Required action
The response should be the lines of the data, starting at the first and ending at the one that contains "- show you one income/expenditure item", copied without change.
━━━━━ Data for processing
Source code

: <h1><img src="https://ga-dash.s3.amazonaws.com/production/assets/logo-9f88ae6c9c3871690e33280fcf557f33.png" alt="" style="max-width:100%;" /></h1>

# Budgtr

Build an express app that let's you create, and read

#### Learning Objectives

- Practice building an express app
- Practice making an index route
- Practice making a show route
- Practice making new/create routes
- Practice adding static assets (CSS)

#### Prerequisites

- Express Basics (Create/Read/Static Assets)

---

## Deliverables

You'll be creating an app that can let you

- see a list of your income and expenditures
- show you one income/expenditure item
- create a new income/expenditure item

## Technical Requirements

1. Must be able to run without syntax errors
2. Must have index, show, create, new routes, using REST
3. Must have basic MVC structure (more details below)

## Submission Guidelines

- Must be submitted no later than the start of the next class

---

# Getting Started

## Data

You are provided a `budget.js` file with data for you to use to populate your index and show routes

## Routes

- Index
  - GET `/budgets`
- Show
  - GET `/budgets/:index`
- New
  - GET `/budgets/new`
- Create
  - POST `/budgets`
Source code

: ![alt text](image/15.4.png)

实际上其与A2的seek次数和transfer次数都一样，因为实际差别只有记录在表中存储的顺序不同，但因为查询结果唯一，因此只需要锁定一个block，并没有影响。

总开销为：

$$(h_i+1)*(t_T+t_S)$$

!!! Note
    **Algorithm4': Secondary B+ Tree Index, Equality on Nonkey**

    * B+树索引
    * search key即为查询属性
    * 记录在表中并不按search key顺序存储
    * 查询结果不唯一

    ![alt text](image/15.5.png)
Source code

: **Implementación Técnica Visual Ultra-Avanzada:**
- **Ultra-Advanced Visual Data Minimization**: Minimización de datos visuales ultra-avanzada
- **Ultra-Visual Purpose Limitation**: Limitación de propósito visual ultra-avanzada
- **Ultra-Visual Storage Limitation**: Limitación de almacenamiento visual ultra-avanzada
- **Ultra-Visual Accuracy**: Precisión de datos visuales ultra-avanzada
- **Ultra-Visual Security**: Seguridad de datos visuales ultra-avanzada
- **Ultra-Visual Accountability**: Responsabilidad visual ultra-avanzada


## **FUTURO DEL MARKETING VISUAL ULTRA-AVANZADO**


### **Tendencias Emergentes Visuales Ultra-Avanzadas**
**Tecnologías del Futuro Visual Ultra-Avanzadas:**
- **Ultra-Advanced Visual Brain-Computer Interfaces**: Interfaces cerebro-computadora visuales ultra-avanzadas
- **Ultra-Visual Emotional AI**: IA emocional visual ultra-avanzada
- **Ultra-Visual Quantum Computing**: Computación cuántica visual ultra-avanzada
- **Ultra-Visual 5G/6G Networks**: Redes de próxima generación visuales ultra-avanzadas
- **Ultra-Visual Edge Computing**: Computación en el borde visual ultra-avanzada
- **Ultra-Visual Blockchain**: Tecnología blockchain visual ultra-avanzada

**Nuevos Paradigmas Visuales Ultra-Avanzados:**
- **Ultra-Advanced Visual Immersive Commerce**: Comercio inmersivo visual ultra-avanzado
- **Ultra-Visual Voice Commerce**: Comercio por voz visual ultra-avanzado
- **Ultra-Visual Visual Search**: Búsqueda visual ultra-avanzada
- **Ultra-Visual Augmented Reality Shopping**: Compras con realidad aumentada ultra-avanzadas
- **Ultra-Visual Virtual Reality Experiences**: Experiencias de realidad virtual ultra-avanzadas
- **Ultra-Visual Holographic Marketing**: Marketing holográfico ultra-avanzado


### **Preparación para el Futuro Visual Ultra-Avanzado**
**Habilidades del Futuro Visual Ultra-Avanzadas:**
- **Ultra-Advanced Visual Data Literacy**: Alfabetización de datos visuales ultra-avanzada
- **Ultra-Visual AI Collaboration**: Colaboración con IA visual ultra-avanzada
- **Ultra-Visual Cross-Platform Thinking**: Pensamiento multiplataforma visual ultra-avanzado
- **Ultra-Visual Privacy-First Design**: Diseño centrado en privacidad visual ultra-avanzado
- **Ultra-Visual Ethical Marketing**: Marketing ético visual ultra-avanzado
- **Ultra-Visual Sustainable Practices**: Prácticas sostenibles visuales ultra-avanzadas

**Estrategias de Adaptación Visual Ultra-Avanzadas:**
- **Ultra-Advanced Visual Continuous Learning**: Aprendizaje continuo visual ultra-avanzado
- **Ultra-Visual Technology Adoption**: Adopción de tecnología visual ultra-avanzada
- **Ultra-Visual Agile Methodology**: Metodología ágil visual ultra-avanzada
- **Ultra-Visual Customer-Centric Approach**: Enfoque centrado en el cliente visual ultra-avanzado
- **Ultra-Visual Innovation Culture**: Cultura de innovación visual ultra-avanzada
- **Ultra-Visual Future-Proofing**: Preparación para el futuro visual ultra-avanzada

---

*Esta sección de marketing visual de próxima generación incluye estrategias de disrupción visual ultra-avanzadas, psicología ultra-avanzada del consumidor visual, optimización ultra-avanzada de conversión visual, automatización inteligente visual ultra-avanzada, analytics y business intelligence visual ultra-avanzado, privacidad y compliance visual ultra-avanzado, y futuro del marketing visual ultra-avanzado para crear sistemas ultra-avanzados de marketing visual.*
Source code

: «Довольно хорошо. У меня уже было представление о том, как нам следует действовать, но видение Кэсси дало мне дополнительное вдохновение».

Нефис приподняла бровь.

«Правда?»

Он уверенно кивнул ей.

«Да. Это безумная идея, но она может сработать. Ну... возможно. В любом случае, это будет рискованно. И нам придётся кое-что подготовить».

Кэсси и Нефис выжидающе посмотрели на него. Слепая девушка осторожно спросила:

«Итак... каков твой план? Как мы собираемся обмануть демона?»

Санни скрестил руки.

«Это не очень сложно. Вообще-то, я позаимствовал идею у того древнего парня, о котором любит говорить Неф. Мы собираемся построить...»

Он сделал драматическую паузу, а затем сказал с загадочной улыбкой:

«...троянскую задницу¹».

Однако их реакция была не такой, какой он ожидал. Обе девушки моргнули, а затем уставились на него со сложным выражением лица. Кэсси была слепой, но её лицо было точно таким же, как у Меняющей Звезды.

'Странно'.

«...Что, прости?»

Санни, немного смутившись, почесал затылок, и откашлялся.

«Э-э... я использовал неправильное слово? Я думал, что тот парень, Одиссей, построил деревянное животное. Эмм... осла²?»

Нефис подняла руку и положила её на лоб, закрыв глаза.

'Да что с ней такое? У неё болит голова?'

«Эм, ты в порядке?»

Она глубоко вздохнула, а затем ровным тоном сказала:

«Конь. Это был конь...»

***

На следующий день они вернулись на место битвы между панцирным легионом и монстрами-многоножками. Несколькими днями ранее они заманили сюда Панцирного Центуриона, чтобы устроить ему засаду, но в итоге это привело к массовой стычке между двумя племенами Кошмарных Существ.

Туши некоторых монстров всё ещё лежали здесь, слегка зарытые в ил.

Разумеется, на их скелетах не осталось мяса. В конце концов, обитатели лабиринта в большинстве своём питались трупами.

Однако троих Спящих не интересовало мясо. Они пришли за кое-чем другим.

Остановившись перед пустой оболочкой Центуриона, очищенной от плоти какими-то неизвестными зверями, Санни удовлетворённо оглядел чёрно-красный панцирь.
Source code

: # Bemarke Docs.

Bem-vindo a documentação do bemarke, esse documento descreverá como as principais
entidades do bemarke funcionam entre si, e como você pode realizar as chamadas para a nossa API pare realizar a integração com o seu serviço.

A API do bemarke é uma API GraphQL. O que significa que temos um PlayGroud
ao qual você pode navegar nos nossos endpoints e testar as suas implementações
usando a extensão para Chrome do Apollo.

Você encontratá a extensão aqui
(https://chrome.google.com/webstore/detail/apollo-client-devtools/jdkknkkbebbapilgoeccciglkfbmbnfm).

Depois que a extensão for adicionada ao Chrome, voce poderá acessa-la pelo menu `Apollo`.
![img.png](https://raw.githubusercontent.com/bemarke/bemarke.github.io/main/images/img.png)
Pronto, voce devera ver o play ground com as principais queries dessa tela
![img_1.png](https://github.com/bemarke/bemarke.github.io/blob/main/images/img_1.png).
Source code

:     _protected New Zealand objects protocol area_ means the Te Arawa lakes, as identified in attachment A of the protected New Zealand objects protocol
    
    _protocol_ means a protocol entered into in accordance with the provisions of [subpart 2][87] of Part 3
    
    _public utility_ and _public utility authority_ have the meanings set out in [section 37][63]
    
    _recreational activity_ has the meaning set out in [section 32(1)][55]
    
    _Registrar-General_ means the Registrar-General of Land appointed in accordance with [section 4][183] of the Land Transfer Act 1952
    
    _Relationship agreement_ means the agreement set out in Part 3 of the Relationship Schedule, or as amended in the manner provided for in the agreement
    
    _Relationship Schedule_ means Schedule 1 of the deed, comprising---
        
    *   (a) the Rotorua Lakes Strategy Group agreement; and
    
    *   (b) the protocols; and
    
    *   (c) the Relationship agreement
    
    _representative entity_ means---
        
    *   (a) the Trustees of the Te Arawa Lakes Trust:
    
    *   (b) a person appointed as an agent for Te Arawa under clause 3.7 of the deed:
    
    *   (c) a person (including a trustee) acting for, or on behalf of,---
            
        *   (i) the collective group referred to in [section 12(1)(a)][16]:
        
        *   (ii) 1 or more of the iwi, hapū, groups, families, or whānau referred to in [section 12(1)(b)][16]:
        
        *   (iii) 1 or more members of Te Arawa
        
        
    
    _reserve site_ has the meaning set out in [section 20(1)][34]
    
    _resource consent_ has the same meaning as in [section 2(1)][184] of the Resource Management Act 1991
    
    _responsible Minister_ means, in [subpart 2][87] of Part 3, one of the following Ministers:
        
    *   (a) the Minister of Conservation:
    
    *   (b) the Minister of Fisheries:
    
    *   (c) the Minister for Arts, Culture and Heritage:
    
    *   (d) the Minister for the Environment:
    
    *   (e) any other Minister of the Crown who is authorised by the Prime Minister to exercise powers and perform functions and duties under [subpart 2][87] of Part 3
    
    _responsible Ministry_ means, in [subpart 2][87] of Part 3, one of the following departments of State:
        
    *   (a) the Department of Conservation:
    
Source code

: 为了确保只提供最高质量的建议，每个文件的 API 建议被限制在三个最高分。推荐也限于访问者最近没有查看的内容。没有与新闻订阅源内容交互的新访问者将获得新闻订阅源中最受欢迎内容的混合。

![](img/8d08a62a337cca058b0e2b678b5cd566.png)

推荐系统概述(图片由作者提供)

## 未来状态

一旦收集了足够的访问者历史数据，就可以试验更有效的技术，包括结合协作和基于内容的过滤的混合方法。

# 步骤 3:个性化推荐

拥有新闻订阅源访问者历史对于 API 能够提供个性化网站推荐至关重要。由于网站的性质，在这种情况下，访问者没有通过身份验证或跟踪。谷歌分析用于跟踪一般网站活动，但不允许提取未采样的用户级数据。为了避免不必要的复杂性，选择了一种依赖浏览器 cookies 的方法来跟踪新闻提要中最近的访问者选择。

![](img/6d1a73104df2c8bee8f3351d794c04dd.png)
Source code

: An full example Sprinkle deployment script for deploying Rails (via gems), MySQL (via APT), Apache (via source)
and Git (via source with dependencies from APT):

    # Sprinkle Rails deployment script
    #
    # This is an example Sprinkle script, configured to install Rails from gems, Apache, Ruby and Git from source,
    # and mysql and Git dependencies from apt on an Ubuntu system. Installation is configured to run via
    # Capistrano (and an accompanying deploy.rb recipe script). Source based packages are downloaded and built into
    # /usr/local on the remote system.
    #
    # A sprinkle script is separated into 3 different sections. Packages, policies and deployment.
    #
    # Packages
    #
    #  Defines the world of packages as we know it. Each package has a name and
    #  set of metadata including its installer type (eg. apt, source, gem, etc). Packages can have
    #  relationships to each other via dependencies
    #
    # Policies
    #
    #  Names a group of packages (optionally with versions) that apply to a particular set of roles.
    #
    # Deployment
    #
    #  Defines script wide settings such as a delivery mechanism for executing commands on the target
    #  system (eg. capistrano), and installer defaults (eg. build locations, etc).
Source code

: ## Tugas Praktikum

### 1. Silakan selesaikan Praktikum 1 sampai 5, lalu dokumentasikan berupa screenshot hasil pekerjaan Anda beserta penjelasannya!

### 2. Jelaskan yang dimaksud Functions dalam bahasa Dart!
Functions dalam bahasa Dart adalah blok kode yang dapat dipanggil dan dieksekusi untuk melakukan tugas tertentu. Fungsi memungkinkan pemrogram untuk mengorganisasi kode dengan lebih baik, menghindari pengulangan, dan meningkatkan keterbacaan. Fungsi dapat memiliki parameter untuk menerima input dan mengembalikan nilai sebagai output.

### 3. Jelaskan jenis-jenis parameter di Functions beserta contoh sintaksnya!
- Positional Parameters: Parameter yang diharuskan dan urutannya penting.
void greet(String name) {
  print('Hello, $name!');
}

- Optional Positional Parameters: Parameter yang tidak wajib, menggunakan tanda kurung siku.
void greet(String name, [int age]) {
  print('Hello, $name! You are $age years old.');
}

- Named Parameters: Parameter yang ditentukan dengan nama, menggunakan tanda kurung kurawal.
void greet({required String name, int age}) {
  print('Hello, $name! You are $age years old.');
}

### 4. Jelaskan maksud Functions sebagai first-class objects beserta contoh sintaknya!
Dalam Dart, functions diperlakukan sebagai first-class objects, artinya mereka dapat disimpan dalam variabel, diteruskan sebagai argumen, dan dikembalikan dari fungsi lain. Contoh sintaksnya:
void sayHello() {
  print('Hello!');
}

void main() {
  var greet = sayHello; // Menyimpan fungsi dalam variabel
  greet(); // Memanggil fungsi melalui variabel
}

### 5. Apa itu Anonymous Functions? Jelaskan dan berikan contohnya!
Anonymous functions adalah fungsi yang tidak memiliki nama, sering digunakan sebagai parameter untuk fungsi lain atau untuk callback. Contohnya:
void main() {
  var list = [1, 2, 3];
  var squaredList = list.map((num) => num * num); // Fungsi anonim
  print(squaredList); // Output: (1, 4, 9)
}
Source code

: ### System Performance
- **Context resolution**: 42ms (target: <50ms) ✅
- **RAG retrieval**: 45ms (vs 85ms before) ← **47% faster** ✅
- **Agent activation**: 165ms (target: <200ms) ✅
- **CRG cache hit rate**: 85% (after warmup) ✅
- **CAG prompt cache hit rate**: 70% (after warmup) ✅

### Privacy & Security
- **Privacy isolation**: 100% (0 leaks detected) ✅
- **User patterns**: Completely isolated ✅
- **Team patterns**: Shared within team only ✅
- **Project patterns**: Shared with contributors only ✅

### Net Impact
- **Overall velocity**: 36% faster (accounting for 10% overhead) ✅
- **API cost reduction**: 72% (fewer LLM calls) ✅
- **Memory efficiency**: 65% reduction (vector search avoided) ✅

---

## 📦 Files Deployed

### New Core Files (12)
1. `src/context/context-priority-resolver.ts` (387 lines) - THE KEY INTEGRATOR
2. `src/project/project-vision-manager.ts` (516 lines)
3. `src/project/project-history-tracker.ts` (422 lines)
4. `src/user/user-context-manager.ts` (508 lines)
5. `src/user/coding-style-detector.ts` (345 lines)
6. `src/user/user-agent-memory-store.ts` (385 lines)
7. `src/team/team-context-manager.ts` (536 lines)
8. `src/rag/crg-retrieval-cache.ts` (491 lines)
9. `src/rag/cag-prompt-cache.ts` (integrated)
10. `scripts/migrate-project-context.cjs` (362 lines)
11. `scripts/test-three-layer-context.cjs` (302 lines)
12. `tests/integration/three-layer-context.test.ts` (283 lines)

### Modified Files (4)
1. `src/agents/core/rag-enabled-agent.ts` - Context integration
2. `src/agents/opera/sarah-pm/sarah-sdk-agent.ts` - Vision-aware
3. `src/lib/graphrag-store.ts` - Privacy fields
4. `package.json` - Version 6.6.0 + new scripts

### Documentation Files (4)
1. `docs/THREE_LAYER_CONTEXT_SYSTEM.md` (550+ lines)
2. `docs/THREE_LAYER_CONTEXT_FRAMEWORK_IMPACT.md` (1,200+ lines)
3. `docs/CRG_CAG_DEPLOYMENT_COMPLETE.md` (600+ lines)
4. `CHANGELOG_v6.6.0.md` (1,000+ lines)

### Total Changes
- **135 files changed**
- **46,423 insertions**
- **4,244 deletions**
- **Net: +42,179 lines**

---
━━━━━━━━━━
Answer box
Source code

: <h1><img src="https://ga-dash.s3.amazonaws.com/production/assets/logo-9f88ae6c9c3871690e33280fcf557f33.png" alt="" style="max-width:100%;" /></h1>

# Budgtr

Build an express app that let's you create, and read

#### Learning Objectives

- Practice building an express app
- Practice making an index route
- Practice making a show route
- Practice making new/create routes
- Practice adding static assets (CSS)

#### Prerequisites

- Express Basics (Create/Read/Static Assets)

---

## Deliverables

You'll be creating an app that can let you

- see a list of your income and expenditures
- show you one income/expenditure item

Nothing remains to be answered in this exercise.